Ça commence mal. À vrai dire, nous nous demandions, depuis son adaptation très sage de Millenium, si nous n’avions pas perdu David Fincher… Et de fait, pendant trente minutes, nous cherchons le réalisateur qui cherche Amy, l’épouse disparue, la Gone Girl du titre, l’éblouissante Rosamund Pike. Et comme Ben Affleck, l’époux un peu bêta*, nous restons longtemps les bras croisés devant ce mystère. David Fincher a disparu.
A dire vrai, nous n’allons jamais le retrouver, car Gone Girl n’est pas le énième chef d’œuvre de Fincher. Ce n’est ni Seven, ni The Social Network**. C’est juste un très, très bon film qui aurait pu être dirigé par, par exemple, … Ben Affleck***. Ou, en remontant le temps, Alfred Hitchcock… Ou encore, être l’un de ces merveilleux thrillers des années 80, façon A Double Tranchant, Randonnée pour un Tueur, Mort à l’Arrivée, Suspect, ou Liaison Fatale.
En effet, Gone Girl n’a pas la patte habituelle de l’auteur de The Game. Cette photographie noire qui créé depuis Seven cette ambiance cauchemardesque et si particulière du quotidien. Il n’a pas le faux rythme de l’auteur de Zodiac, qui nous laisse toujours dans cet entre-deux, une forme confuse de rêve éveillé. Il n’a pas les dialogues acérés du Social Network d’Aaron Sorkin, même s’il s’y essaie.
C’est peut-être parce que le matériel de départ est quelconque, un polar adapté en scénario par son auteur, et cela se sent. On est sur le terrain connu du thriller, mais pas sur les terres Fincheriennes.
Quoique.
Une fois le film vu, un tout autre paysage s’offre à nous. Et l’on ne peut que souscrire, une fois de plus, à l’étonnante théorie du Framekeeper : le génie de Fincher n’est pas d’écrire ses scénarios (il n’en a écrit aucun), mais de les choisir précautionneusement. Qui, bout à bout, forment une œuvre.
A cette aune – et Gone Girl en est la dernière itération – il semble que l’objectif que s’est fixé David Fincher dans la vie n’est rien d’autre que de détruire, brique après brique, les fondamentaux des valeurs américaines. Et d’en dévoiler toute l’hypocrisie.
Un bref retour en arrière sur sa filmographie permet d’en juger : Seven n’est rien d’autre qu’une critique implacable de la fausse Religiosité américaine. Ce peuple, qui prétend vivre under god, et qui ne fait que se vautrer dans les sept péchés capitaux.
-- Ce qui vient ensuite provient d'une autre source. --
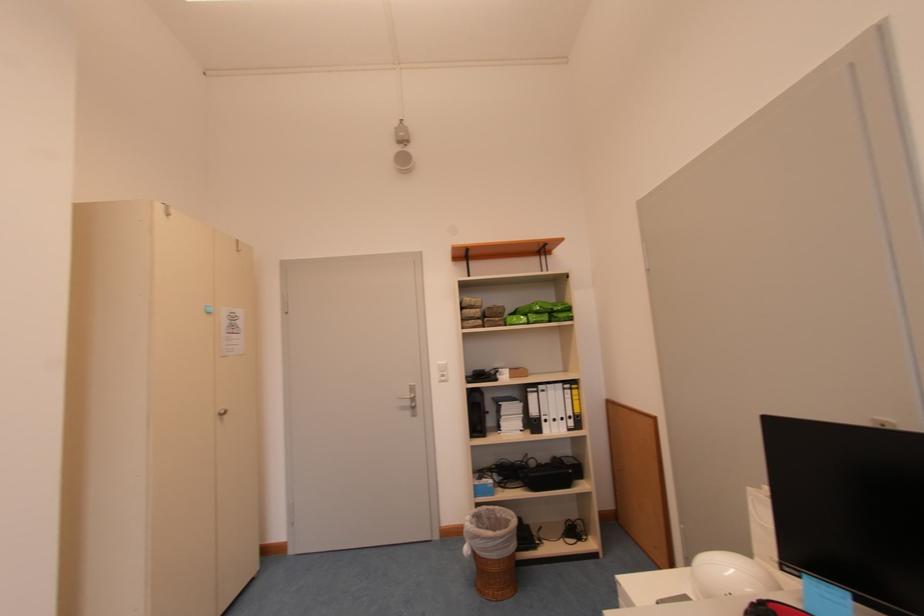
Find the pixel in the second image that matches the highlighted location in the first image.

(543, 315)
Fight Club, sur un mode plus comique et Voltairien, s’attaque au culte de la Consommation. Derrière l’Envie, où est l’être humain ?
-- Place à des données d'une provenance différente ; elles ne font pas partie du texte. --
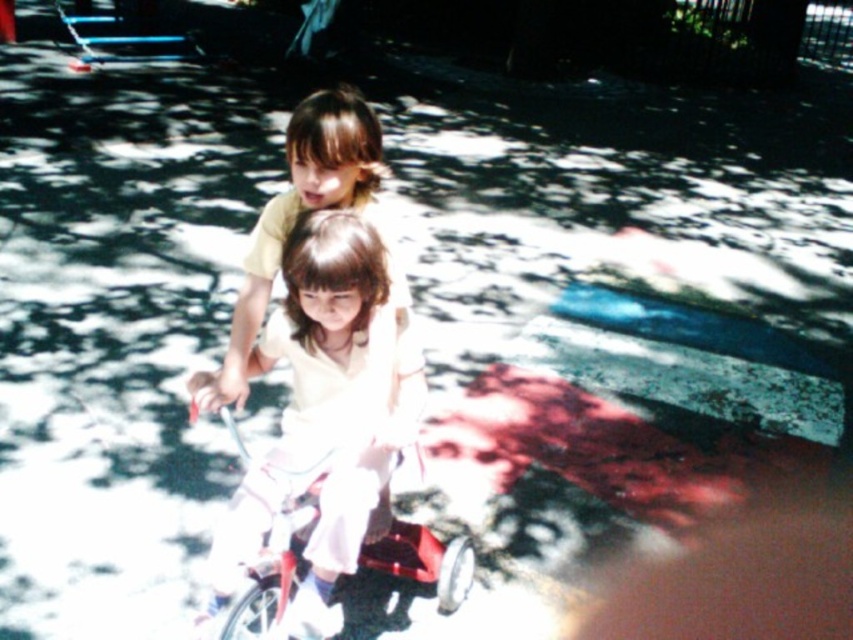
Based on the photo, you are a photographer trying to capture a photo of the matte white shirt at center and the metallic red bicycle at center. Which object should you focus on first if you want to ensure both are in focus without adjusting the camera settings?

The matte white shirt at center is much taller than the metallic red bicycle at center, so focusing on the taller object first would help ensure both are in focus.

You are a photographer trying to capture a clear shot of the matte white shirt at center and the metallic red bicycle at center. Since the shirt is above the bicycle, where should you position your camera to ensure both are in frame?

The matte white shirt at center is located above the metallic red bicycle at center, so position the camera slightly below eye level to capture both the shirt and the bicycle in the frame.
The Game est une critique frontale de la Réussite à tout crin, qui ne peut en aucun cas résoudre les traumas personnels.
Panic Room fait le deuil d’un espace qui serait réservé aux américains, alors que la pauvreté du monde cogne à la porte.
Zodiac tue pour toujours le mythe de la justice ; les méchants ne seront pas punis, et on ne les retrouvera jamais. L’Etrange Histoire de Benjamin Button enterre en l’inversant le mythe de la jeunesse éternelle.
Et The Social Network est peut-être la critique la plus acerbe, la plus frontale, la plus dévastatrice du modèle américain en détruisant le mythe du self made man. Pour gagner contre la noblesse (Harvard et ses héritiers des Grandes Familles qui gouvernent l’Amérique depuis 1636), il n’y a pas d’autres solutions que de se comporter comme un voyou. Une thématique à l’oeuvre aussi dans House of Cards, où Fincher devient le contempteur acharné de Washington et du système politique américain.
Avec Gone Girl, Fincher s’attaque au dernier pilier, le plus fondamental peut-être : le couple américain. Une institution qu’on a du mal à imaginer ici, et particulièrement en France. Le mariage est sacré aux Etats-Unis, comme on peut le voir dans les monumentales demandes en mariage qui parsèment sitcoms et rom-coms. L’engagement dans le couple doit être sans faille, avec déclarations grandiloquentes lors de la remise de l’alliance. Ce qui en découle, c’est que, malgré les inévitables aléas de la vie, on doit être « supportive » de son conjoint tout au long de cette vie. C’est à dire le soutenir en toutes occasions, bonnes ou mauvaises, et particulièrement en public****.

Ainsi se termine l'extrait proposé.